The international media has recently begun to highlight the tenuous situation in Afghanistan, backed by reports of the inspector generals of the Pentagon, State Department, and U.S. Agency for International Development.
These reports have a point, and to put it bluntly, the situation on the ground has not been good.
A brief overview of the incidents that have occurred in various Afghanistan provinces gives a glimpse into the country’s current situation.
Earlier this month, reports confirmed that the Matta Khan district in Paktika Province had experienced an uptick in Taliban attacks. The Taliban forced the closing of all schools in Matta Khan after it issued warnings that the buildings were being used for government activities, including preparations for the national elections.
According to local news reports, the Taliban has succeeded in launching a series of attacks in the Tashkan district of Badakhshan. One of the more recent incidents involved the raiding of a police station which resulted in 20 officer casualties and three kidnappings.

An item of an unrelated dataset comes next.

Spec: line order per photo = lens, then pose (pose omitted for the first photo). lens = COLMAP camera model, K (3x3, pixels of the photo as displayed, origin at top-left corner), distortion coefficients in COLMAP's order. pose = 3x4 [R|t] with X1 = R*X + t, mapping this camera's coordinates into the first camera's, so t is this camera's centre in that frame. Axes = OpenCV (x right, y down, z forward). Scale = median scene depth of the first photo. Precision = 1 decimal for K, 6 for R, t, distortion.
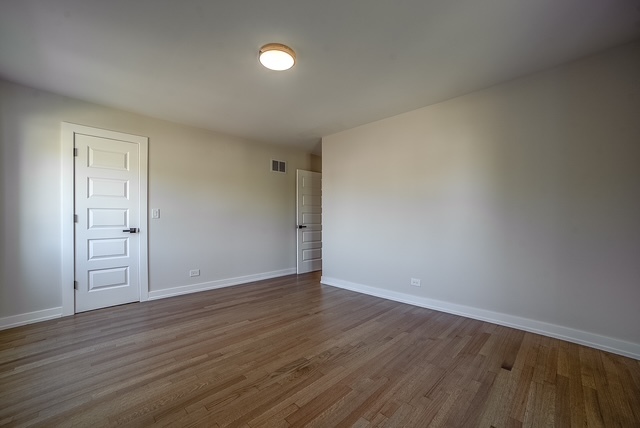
lens RADIAL K [[257.9, 0, 321.2], [0, 257.9, 217.7], [0, 0, 1]] dist [-0.000659, 0.000494]
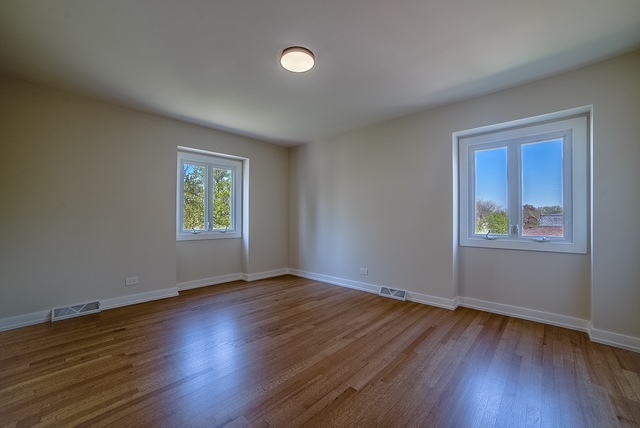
lens RADIAL K [[257.9, 0, 321.2], [0, 257.9, 217.7], [0, 0, 1]] dist [-0.000659, 0.000494]
pose [[-0.999208, 0.003343, -0.039643, -0.244345], [0.003735, 0.999945, -0.009823, 0.012879], [0.039608, -0.009964, -0.999166, 2.147204]]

All of the districts in Kunduz are currently contested by the Taliban. Practically speaking, this means that while the central government is the official authority and has a presence in these places, the Afghanistan military does not maintain full control over these areas. A strong indication of just how tight of a grip the organization has on the province came in April when the Taliban ordered all of the over 500 schools in Kunduz closed. The overwhelming majority of institutions - some 75 percent - were forced to abide by the edict.
Over the past several weeks, the eastern province of Ghazni has been experiencing increased encroachment from the Taliban. On May 20, the Taliban claimed it overran the Ajristan area after laying siege to the district center for several days. Ajristan was the second district in Ghazni to be overrun by the Taliban in a week.
In addition to the broader security situations of the above provinces, the Afghan Ministry of Defense recently identified seven provincial centers under serious threat from Taliban forces. They include Farah City, Faizabad in Badakhshan, Tarin Kot in Uruzgan, Kunduz City, Maimana in Faryab, and Pul-i-Khumri in Baghlan.
Despite these observations, disappointing as they are, they should be put into context. Afghanistan has been engulfed in war for 17 years. For most of that time, the U.S. led coalition has been hobbled by self-imposed restrictions. Trump’s Afghanistan strategy still has hope to succeed, as long as resolve can be maintained.
It is important to remember, that the U.S. mission in Afghanistan is fundamentally an attempt to make the Afghan government independent. Making Afghan troops more capable was an effort that received significantly less focus in earlier years of the war. With this goal now a much higher priority, America has a solid chance of effectively transferring the security responsibility for Afghanistan to its own people.